Tuesday, April 10, 2007

Readings for Tue 4.17

All from Readings Packet; nothing from Glassie or Carson

Three short excerpts which address the period between the Famine (1849) and the advent of sound-recording in Irish music (roughly, 1890). In this period, though both Catholic repression and economic depression (and exile) were eroding traditional culture, the music continued to be important in the lives of the rural Irish—and, for the first time, for large numbers of emigrants who had departed but held onto the music as a recollection of home.

Hall, Reg. “Heydays are Short-Lived: Change in Music-Making Practice in Rural Ireland, 1850-1950.”

Reg Hall is a great scholar of traditional music and is able to correct many of the romantic fictions which have previously been believed about the music and its culture.

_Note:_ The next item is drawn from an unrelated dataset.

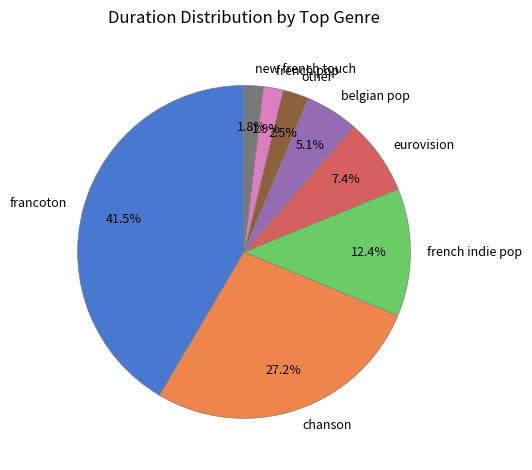

Is eurovision the majority of the pie?

No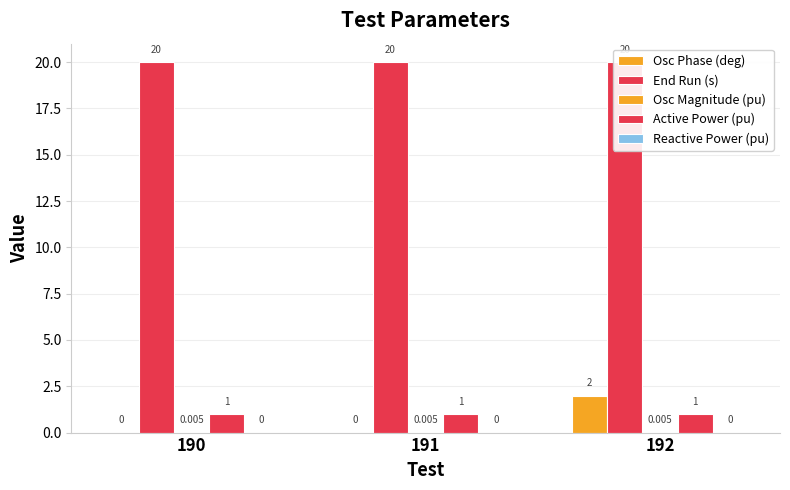

At how many categories does at least one series exceed 13?

3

His summary of the 100 years b/w 1850-1950 is very useful and you should be able to relate it.

Hickey, Donal. “A Blind Fiddler and his Donkey.”

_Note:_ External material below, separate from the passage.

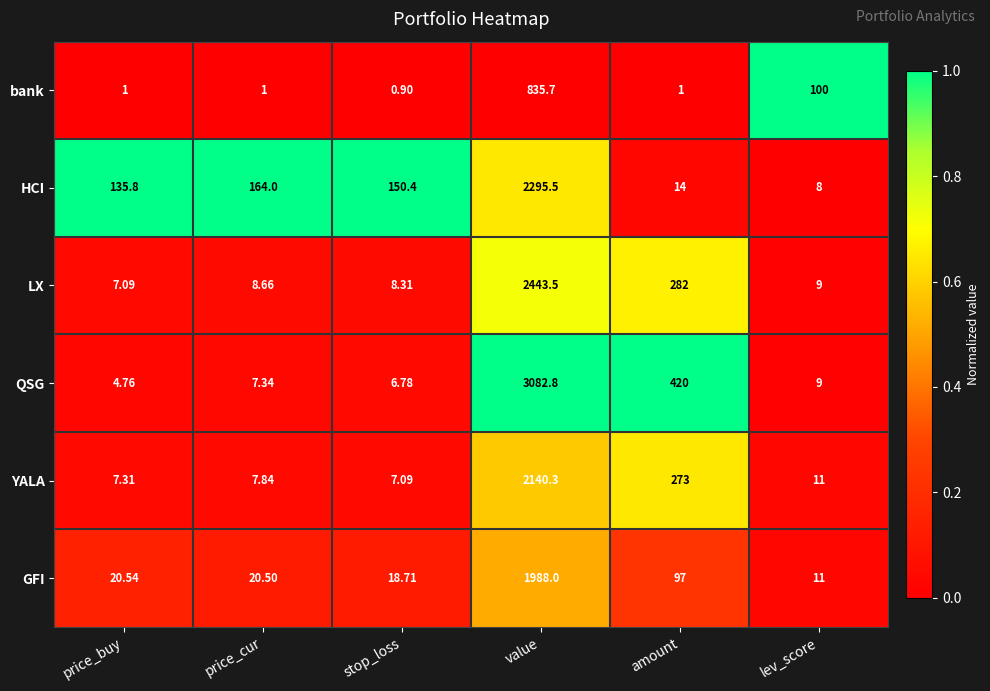

Which series has the largest range (max minus min)?

QSG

Hickey is a specialist in the music of Sliabh Luachra (“the Rushy Mountain”) on the contiguous border of Cork and Kerry. Tom Billy Murphy, a blind traveling fiddler and teacher, had learned tunes from the Famine piper Garrett Barry, and had taught Padraig O Keefe, last of the traveling fiddle teachers. Murphy is thus a crucial link b/w the post-Famine era and the 20th century.

McNamara, Christy and Peter Woods. “Last Night’s Fun.”

The McNamara/Woods is essentially fiction, relating 2 generations of music in a rural family whose males emigrating, taking the music with them. In this (early) chapter, the story relates how young people learned in the pre-recordings era of the 19th century, and the reaction of rural people when the first 78s recorded in New York began coming back to Ireland.